*** Given entries Section Begins ***
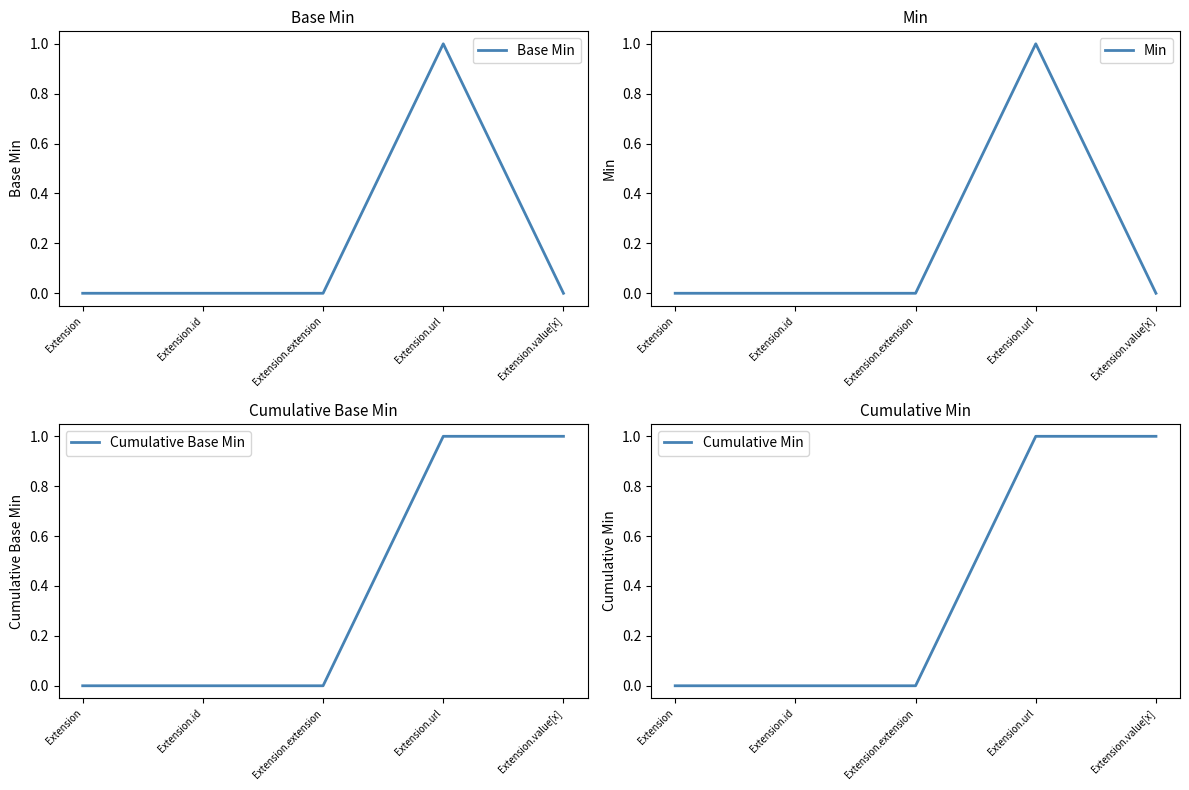

Is it true that Cumulative Min equals -1 at Extension?

False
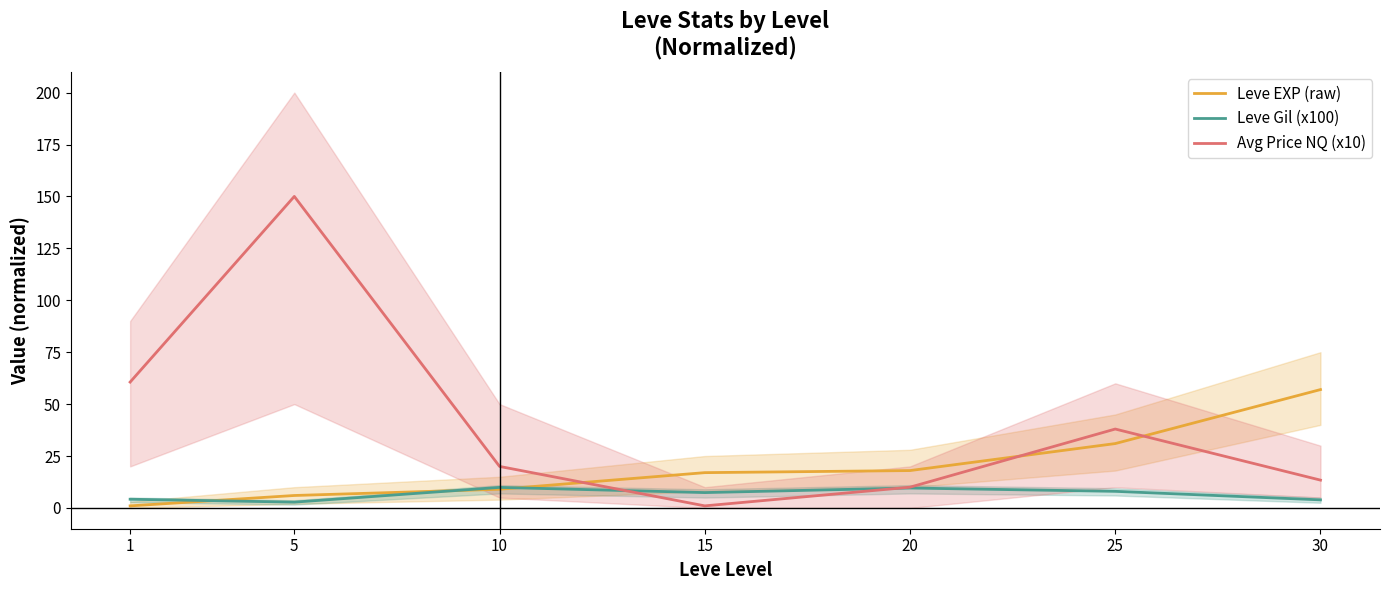

At which label does Leve EXP (raw) reach its peak?

30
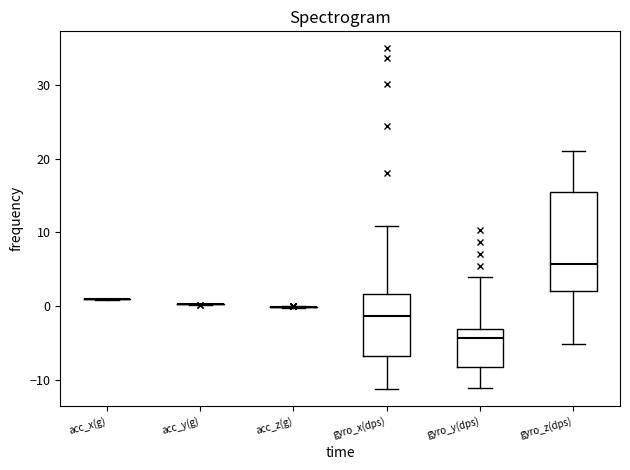

Reading left to right, read every box against the y-axis: the position of its median line, the range the box covers, and the ends of its whiskers. The values are not printed on the chart, so give them approximately, as read against the axis.

acc_x(g): box collapsed to a line at 1, whiskers 1 to 1
acc_y(g): box collapsed to a line at 0, whiskers 0 to 0
acc_z(g): box collapsed to a line at 0, whiskers 0 to 0
gyro_x(dps): median -1, box -7 to 2, whiskers -11 to 11
gyro_y(dps): median -4, box -8 to -3, whiskers -11 to 4
gyro_z(dps): median 6, box 2 to 15, whiskers -5 to 21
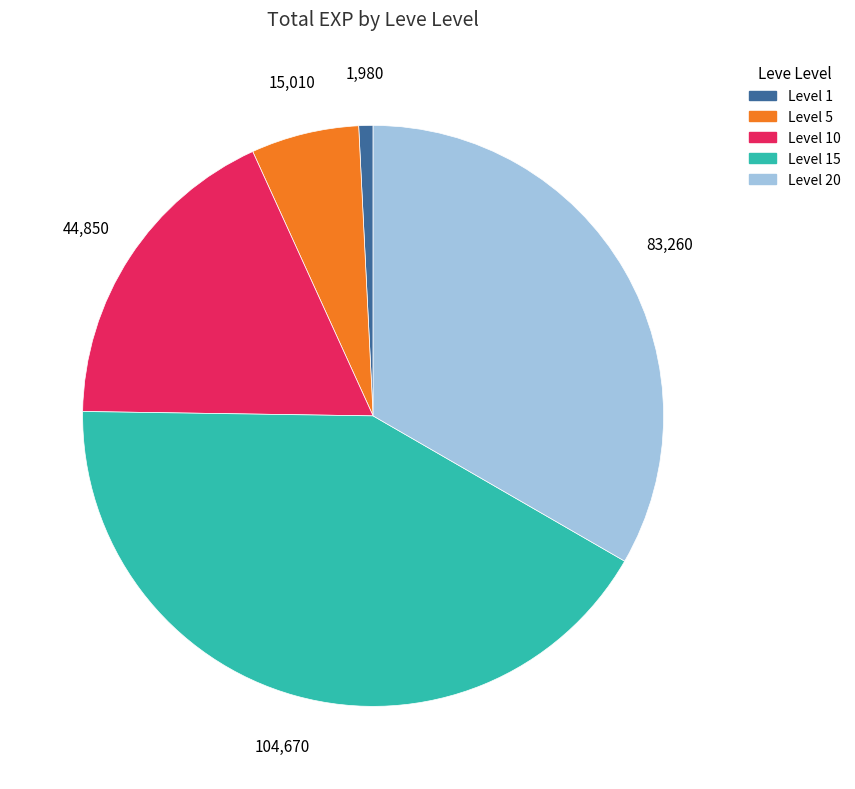

How many segments does this pie chart have?

5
*** Given entries Section Ends ***
What this task involves: Update the lines above by changing "pie chart" to "donut chart" and keeping everything else the same. Leave the pictures out of your answer.

Task solution:
Is it true that Cumulative Min equals -1 at Extension?

False

At which label does Leve EXP (raw) reach its peak?

30

Reading left to right, read every box against the y-axis: the position of its median line, the range the box covers, and the ends of its whiskers. The values are not printed on the chart, so give them approximately, as read against the axis.

acc_x(g): box collapsed to a line at 1, whiskers 1 to 1
acc_y(g): box collapsed to a line at 0, whiskers 0 to 0
acc_z(g): box collapsed to a line at 0, whiskers 0 to 0
gyro_x(dps): median -1, box -7 to 2, whiskers -11 to 11
gyro_y(dps): median -4, box -8 to -3, whiskers -11 to 4
gyro_z(dps): median 6, box 2 to 15, whiskers -5 to 21

How many segments does this donut chart have?

5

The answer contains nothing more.